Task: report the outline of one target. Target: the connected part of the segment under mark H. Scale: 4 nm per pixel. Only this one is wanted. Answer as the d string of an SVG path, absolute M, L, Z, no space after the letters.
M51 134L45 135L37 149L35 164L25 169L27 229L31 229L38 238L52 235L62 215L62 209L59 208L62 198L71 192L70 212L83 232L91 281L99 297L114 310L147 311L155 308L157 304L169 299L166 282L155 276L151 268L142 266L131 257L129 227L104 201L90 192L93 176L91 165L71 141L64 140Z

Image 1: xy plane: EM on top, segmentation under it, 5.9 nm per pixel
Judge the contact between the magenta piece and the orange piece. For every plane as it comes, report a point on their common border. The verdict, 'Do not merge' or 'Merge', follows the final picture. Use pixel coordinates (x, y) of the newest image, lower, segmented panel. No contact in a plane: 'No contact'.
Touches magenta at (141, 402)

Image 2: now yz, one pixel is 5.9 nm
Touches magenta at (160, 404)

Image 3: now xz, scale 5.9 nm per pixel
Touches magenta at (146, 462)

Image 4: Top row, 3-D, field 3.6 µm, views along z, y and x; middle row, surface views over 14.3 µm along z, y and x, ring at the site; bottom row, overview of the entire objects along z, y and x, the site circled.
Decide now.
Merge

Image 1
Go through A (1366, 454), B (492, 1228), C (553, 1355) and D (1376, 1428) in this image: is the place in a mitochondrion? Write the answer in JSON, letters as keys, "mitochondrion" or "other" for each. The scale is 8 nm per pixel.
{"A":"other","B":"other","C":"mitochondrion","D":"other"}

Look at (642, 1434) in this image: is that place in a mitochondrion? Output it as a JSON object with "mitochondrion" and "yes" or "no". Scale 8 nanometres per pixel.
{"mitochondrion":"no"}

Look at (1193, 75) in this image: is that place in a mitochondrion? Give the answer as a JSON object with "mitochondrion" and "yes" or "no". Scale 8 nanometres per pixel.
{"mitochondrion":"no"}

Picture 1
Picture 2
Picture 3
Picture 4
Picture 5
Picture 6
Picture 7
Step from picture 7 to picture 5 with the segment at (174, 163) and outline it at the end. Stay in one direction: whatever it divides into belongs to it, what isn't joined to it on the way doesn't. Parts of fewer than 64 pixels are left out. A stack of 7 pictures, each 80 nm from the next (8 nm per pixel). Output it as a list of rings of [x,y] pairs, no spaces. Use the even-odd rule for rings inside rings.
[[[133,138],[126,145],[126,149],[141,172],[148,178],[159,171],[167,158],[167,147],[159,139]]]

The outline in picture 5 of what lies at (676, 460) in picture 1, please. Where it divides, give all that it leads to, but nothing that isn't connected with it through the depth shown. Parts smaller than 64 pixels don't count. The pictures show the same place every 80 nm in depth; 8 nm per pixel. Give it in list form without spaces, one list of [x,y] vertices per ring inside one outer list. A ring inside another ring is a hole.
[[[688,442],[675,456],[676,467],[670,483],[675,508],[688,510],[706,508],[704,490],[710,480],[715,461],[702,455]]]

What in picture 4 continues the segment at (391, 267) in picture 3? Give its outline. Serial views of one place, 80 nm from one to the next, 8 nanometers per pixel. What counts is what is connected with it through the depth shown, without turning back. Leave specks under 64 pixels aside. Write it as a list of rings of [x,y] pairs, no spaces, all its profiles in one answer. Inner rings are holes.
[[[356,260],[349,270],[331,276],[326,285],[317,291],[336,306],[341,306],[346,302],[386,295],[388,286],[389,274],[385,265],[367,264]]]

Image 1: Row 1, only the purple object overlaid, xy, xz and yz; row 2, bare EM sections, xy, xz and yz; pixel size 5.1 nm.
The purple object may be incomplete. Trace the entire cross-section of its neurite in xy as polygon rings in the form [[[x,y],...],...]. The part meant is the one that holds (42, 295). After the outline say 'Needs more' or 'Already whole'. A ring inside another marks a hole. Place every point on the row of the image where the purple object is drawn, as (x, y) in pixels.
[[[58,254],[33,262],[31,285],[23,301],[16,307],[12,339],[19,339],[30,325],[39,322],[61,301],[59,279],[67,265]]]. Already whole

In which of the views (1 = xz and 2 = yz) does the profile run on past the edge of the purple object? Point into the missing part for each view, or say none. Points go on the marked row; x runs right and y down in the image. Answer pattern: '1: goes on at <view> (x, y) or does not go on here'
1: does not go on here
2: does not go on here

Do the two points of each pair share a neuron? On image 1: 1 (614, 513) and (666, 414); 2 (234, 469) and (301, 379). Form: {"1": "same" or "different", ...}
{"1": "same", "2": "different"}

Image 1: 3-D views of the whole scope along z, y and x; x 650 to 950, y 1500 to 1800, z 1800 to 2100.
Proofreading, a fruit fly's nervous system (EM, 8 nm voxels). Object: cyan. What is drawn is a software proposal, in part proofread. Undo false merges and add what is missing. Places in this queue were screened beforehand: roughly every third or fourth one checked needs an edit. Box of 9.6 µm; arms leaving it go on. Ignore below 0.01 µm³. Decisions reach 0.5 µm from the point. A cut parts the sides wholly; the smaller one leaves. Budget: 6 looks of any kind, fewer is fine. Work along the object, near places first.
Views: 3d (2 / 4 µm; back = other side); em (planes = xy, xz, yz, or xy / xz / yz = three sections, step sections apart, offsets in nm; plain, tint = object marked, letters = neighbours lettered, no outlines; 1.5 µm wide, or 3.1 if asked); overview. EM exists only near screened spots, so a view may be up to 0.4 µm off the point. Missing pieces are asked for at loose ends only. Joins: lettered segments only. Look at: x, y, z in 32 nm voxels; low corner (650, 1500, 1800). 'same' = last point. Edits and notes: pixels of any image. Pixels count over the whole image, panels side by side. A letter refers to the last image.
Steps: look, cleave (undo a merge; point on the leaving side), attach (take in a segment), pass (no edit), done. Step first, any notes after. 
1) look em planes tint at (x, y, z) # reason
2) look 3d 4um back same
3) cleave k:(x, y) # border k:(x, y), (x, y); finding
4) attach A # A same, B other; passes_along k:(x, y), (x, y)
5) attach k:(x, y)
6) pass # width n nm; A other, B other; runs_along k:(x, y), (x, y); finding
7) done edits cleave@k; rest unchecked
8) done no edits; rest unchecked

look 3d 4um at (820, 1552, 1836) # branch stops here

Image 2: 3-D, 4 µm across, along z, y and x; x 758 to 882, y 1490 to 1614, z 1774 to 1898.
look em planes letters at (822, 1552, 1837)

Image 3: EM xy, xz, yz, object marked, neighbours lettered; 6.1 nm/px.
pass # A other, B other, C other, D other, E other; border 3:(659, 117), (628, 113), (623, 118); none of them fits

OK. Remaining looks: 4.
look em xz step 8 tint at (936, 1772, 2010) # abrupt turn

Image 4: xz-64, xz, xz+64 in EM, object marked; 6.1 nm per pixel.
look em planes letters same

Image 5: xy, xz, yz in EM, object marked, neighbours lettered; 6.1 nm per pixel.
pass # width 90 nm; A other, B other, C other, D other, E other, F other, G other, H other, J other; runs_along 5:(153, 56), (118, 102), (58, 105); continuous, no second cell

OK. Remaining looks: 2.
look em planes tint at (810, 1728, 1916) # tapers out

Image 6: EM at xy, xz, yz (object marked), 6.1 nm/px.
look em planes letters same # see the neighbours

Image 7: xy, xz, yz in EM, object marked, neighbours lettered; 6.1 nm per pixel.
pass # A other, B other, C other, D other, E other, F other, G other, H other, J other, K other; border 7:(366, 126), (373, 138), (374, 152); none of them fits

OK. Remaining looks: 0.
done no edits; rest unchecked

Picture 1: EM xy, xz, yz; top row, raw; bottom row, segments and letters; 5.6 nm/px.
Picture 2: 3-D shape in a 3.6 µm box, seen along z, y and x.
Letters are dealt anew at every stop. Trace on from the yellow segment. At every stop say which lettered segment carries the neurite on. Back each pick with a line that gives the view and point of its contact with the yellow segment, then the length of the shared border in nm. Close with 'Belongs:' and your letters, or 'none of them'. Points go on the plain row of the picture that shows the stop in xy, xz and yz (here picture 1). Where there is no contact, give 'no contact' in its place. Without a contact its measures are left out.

┄┄┄┄┄┄┄┄┄┄

### Directions for this task
From the records above, print exactly the lines that run from the line with "6) pass # width" to the line with "Picture 2: 3-D", inclusive.

### Solved problem
6) pass # width n nm; A other, B other; runs_along k:(x, y), (x, y); finding
7) done edits cleave@k; rest unchecked
8) done no edits; rest unchecked

look 3d 4um at (820, 1552, 1836) # branch stops here

Image 2: 3-D, 4 µm across, along z, y and x; x 758 to 882, y 1490 to 1614, z 1774 to 1898.
look em planes letters at (822, 1552, 1837)

Image 3: EM xy, xz, yz, object marked, neighbours lettered; 6.1 nm/px.
pass # A other, B other, C other, D other, E other; border 3:(659, 117), (628, 113), (623, 118); none of them fits

OK. Remaining looks: 4.
look em xz step 8 tint at (936, 1772, 2010) # abrupt turn

Image 4: xz-64, xz, xz+64 in EM, object marked; 6.1 nm per pixel.
look em planes letters same

Image 5: xy, xz, yz in EM, object marked, neighbours lettered; 6.1 nm per pixel.
pass # width 90 nm; A other, B other, C other, D other, E other, F other, G other, H other, J other; runs_along 5:(153, 56), (118, 102), (58, 105); continuous, no second cell

OK. Remaining looks: 2.
look em planes tint at (810, 1728, 1916) # tapers out

Image 6: EM at xy, xz, yz (object marked), 6.1 nm/px.
look em planes letters same # see the neighbours

Image 7: xy, xz, yz in EM, object marked, neighbours lettered; 6.1 nm per pixel.
pass # A other, B other, C other, D other, E other, F other, G other, H other, J other, K other; border 7:(366, 126), (373, 138), (374, 152); none of them fits

OK. Remaining looks: 0.
done no edits; rest unchecked

Picture 1: EM xy, xz, yz; top row, raw; bottom row, segments and letters; 5.6 nm/px.
Picture 2: 3-D shape in a 3.6 µm box, seen along z, y and x.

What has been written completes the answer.